Cardiac lymphomas are usually part of disseminated disease; up to 20% of patients with disseminated non-Hodgkin lymphoma will have evidence of cardiac involvement at autopsy. Because of the rise in immunocompromised patients, due both to HIV–AIDS and allograft recipients, an increasing proportion—although still a small minority—of patients with cardiac lymphoma are in this category.

Primary cardiac lymphoma in immunocompetent patients is an uncommon malignancy, accounting for 1.3% of primary cardiac tumours and 0.5% of extranodal lymphomas.19 In a literature review of 40 patients, presenting symptoms included dyspnoea, oedema, arrhythmia and pericardial effusion. Tumours were found in the following locations, listed in order of frequency: right atrium, pericardium, right ventricle, left atrium, left ventricle, and other sites. Ante-mortem diagnosis was obtained in only 37 of the 40 patients.

Cardiac lymphomas comprise <5% of all lymphomas arising in patients with AIDS and organ transplants, and location of the tumour in the donor heart is the exception rather than the rule in heart transplant patients.
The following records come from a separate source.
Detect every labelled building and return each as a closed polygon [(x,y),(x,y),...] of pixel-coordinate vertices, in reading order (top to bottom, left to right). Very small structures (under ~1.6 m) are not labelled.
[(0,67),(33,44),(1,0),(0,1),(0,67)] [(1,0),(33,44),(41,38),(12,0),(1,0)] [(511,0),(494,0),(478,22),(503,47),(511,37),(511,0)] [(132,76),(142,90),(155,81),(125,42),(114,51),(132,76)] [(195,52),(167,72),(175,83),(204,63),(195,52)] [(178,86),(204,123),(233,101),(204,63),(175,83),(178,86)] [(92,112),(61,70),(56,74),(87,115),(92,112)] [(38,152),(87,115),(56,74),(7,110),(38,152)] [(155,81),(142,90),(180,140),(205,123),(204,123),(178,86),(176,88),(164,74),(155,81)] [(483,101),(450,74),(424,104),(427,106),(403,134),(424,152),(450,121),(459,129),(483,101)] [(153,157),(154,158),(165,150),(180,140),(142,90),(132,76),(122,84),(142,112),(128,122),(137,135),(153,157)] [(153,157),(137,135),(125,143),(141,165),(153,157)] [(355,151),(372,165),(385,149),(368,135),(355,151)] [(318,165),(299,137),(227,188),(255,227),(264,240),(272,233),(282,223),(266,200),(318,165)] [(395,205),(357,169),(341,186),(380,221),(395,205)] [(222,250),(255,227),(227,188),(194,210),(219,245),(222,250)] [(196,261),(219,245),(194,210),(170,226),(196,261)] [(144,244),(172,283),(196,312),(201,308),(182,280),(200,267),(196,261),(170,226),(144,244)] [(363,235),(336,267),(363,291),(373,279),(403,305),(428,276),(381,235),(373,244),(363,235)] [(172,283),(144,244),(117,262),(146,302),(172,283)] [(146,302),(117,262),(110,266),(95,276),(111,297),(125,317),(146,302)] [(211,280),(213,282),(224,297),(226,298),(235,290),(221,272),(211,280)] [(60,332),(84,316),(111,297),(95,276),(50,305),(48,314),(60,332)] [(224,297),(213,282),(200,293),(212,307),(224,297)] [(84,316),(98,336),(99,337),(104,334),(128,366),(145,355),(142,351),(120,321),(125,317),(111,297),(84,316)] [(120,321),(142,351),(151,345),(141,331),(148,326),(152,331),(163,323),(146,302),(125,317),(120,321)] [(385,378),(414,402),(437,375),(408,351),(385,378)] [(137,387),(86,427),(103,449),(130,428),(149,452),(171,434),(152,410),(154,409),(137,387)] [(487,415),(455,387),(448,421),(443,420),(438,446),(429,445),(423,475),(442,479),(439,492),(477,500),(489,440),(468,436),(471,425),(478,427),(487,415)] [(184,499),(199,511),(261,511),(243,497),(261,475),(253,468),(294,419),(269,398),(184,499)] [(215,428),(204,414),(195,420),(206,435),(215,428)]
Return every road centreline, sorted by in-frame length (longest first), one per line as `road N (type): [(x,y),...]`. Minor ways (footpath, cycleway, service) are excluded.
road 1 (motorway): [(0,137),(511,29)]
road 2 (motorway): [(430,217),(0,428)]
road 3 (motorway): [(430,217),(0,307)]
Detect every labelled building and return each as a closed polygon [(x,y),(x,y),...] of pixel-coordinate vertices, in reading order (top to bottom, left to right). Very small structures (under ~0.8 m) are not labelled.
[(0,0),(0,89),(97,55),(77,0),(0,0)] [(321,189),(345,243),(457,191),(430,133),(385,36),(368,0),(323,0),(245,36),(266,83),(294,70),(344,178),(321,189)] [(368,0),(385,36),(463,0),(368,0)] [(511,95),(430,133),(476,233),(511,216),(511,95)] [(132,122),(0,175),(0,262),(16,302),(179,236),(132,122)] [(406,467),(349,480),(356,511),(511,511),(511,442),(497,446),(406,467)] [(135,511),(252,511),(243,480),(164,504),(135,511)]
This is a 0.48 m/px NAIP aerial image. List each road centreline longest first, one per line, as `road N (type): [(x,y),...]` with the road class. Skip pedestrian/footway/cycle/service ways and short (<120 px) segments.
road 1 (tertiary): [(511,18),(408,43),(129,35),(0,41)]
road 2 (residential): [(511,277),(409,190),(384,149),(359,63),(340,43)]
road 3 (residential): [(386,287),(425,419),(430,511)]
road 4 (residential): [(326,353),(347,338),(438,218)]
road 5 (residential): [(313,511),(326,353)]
Lymphomas manifest as an ill-defined, infiltrative mass, in which case they are typically best depicted with MRI because of its superior soft tissue contrast.7 Atrial location is typical, with infiltration of atrial or ventricular walls. Lymphomas may have high or low signal on MRI, may have similar attenuation as muscle or lower attenuation than muscle on CT, and may show increased or decreased contrast enhancement. In addition to echocardiography, MRI and CT, nuclear medicine techniques may be useful procedures for the non-invasive assessment of cardiac lymphomas.

Cardiac lymphomas span the spectrum of B cell proliferations, and include follicular centre cell lymphomas, immunoblastic lymphomas, diffuse large cell lymphomas, and Burkitt lymphoma. Unlike other heart tumours, treatment is not primarily surgical, but includes anthracycline-based chemotherapy, and anti-CD20 treatment. Chemotherapy has been used alone or combined with radiotherapy. Palliative surgery has been performed, mainly for tumour debulking. Multimodality treatment may include autologous stem cell transplantation.

Metastatic cardiac tumours

In a series of 133 surgically resected cardiac tumours, 14% were metastases.20 Surgically resected lesions are usually right sided, and represent either cavoatrial extensions from abdominal tumours, such as renal cell carcinomas or hepatocellular carcinomas, or haematogenous metastases, that may present months or years after initial tumour excision. Intracardiac masses are often unusual tumours, such as sarcomas and melanomas or germ cell tumours. Occasionally, metastases of slow growing sarcomas may present years after initial presentation and resection of the primary tumour.